President Joe Biden grinned and stayed tight-lipped as reporters asked him Friday about what he was telling world leaders about the incoming Trump administration.
Biden is in Lima, Peru for the Asia-Pacific Economic Cooperation Forum and held a trilateral meeting with South Korean President Yoon Suk Yeol and Japanese Prime Minister Shigeru Ishiba.
After that, he met with Peruvian President Dina Boluarte.
In both cases, at the end of the leaders' remarks, journalists asked Biden Trump-themed questions and he didn't respond.
Instead he sat in his chair and smiled as the press was escorted out.
Two senior administration officials also swore that Trump didn't come up in any of Biden's meetings on Friday.
An official who briefed reporters on the Japan and South Korea meeting said: 'No, as a matter of fact the president-elect's name did not come up.'
SMILING BIDENS: President Joe Biden grinned and kept his mouth shut Friday as he was peppered with questions about what a Trump presidency meant for U.S. allies - many of whom are attending the APEC summit in Lima, Peru
That official explained that most of the meeting between the U.S., Japan and South Korea was dedicated to the worrying alliance between Russia and North Korea.
During Trump's four years in office he appeared to be breaking through to North Korean Leader Kim Jong Un, boasting about 'love letters' sent between the two after they met face-to-face in Singapore in 2018.
However their bromance never helped forge a true nuclear deal - and the relationship with North Korea has frayed even further once Biden came into power.

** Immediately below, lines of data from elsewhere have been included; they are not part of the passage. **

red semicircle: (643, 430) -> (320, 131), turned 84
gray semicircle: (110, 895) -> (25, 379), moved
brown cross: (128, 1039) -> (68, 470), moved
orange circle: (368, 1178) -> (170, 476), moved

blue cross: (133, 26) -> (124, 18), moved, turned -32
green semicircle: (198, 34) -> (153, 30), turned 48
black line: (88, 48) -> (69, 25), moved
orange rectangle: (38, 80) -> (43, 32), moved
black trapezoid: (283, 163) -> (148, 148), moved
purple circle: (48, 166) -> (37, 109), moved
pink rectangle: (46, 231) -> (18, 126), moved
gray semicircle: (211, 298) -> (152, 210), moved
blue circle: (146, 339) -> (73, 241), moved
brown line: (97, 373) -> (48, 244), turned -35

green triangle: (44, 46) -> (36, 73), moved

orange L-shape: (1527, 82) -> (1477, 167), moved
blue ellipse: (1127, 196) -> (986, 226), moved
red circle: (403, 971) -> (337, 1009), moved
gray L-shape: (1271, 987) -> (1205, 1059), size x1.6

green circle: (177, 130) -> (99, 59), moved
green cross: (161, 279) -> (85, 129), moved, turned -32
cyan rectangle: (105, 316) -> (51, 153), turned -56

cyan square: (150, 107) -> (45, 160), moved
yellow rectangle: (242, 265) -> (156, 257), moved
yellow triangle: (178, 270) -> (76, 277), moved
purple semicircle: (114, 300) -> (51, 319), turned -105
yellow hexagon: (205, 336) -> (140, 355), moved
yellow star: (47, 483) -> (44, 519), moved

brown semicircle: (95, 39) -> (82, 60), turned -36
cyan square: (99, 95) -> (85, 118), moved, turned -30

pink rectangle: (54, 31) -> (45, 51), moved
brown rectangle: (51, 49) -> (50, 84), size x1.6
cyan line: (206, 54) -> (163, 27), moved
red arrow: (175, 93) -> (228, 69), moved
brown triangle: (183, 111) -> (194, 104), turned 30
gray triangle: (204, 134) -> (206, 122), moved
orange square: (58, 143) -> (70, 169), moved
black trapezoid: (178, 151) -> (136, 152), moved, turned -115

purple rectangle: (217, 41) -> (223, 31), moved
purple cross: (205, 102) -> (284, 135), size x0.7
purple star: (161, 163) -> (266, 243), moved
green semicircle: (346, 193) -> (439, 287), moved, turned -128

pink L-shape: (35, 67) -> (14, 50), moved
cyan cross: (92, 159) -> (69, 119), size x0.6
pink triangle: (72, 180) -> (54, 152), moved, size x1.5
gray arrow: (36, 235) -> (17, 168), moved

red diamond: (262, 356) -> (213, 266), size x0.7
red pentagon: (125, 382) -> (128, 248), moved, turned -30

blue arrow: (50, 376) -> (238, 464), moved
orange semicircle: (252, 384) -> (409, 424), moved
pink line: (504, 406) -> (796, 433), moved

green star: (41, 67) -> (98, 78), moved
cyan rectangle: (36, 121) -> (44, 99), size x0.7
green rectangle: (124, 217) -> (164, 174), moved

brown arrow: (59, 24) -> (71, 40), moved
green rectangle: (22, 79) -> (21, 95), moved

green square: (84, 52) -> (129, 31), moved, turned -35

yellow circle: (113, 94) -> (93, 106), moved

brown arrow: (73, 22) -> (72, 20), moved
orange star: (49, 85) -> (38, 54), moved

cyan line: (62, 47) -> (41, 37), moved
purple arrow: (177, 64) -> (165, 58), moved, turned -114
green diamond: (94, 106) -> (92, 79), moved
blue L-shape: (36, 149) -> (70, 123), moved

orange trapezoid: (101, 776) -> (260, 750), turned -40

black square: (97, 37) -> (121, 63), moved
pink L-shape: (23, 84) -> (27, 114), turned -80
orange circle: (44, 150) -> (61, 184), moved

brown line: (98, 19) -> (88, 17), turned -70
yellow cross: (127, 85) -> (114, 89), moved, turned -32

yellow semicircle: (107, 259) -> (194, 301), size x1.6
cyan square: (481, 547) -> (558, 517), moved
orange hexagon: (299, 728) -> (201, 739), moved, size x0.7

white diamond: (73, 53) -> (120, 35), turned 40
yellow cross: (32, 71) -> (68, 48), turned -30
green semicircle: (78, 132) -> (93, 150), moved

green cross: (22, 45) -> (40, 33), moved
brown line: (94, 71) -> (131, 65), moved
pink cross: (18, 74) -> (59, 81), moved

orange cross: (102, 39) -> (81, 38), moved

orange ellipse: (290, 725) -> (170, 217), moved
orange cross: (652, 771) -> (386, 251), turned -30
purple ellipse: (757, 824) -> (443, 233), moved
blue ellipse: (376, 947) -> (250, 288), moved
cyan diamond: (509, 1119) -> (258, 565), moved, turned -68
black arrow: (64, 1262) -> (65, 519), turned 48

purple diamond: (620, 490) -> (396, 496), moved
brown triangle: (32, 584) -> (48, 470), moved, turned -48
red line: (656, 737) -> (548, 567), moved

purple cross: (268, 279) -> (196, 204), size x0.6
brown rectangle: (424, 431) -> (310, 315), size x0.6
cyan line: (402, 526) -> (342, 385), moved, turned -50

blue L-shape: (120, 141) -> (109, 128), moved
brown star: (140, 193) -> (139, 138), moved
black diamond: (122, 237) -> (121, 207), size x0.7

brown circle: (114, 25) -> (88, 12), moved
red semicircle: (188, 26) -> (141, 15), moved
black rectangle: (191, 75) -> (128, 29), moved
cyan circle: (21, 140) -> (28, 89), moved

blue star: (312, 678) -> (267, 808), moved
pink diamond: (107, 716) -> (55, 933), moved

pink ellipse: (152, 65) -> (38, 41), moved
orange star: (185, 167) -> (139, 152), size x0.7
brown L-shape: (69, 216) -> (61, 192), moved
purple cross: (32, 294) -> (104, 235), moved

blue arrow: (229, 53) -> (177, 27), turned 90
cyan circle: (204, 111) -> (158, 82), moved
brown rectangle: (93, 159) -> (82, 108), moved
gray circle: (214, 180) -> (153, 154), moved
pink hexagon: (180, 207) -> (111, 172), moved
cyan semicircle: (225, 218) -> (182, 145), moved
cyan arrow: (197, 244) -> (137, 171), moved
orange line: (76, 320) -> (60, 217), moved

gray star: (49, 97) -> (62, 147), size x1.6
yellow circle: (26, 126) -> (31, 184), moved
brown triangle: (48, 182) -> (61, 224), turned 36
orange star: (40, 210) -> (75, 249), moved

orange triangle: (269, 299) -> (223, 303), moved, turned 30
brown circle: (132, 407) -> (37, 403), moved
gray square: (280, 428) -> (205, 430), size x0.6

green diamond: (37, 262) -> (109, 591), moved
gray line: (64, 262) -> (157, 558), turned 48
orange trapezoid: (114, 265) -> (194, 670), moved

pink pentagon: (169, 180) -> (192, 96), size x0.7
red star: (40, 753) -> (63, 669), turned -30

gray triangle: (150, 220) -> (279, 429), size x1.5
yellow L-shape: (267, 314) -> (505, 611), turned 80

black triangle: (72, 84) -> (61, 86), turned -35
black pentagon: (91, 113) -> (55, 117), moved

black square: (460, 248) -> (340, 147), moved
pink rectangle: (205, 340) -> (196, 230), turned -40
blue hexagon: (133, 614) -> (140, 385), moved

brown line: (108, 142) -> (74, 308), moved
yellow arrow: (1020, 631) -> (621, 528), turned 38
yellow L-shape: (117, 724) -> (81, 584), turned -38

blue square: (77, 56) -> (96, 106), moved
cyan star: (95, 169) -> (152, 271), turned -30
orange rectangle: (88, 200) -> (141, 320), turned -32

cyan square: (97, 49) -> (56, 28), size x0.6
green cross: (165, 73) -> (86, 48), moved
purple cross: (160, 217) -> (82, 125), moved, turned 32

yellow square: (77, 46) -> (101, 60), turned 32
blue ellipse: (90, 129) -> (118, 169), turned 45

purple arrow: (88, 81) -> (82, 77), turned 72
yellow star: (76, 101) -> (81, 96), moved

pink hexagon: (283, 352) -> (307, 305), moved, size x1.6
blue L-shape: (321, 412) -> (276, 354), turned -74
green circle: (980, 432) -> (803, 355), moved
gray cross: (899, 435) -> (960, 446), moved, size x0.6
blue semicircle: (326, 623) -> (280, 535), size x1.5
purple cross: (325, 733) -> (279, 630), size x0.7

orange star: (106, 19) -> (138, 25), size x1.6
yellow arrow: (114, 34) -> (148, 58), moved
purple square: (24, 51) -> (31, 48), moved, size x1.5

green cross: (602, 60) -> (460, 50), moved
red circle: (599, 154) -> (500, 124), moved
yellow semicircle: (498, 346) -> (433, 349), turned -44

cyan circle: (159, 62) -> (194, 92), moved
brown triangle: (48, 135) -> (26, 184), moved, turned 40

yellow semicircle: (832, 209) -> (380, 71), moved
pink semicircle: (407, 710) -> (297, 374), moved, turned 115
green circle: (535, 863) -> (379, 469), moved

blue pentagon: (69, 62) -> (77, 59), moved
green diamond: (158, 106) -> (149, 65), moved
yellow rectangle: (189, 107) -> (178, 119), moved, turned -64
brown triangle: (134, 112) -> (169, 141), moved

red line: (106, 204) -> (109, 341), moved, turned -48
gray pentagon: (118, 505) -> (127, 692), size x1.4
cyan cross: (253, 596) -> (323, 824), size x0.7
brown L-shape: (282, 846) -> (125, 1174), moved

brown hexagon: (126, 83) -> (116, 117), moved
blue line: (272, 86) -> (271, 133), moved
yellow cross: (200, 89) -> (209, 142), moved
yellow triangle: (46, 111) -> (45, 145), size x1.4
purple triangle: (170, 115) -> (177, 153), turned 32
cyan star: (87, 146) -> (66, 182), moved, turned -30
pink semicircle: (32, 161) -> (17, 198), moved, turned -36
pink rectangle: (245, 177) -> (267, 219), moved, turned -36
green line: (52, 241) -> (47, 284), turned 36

The official also said that Trump didn't even come up in the context of the incoming president's relationship with Kim.
The White House sang a similar tune when asked about Biden's meeting with Boluarte - where he was joined with a number of members of his senior staff.
'No it really focused on the current U.S. bilateral relationship,' the official said.
'President Biden did underscore the importance of respect for democracy and – and strengthening democratic institutions, as he does in all of his meetings with democratic counterparts around the world,' the source continued. 'But it was, it was a meeting that was very much focused on the, frankly, the accomplishments that the Biden administration has had with Peru over the past four years.'
Biden has not taken questions from the press since before Vice President Kamala Harris' election loss to Trump on November 5.
He did suggest during an Oval Office spray that he wished to see a reporter get whacked in the head with a television camera.
She had asked if he believed he would be able to get a ceasefire in Gaza accomplished before Trump takes over on January 20.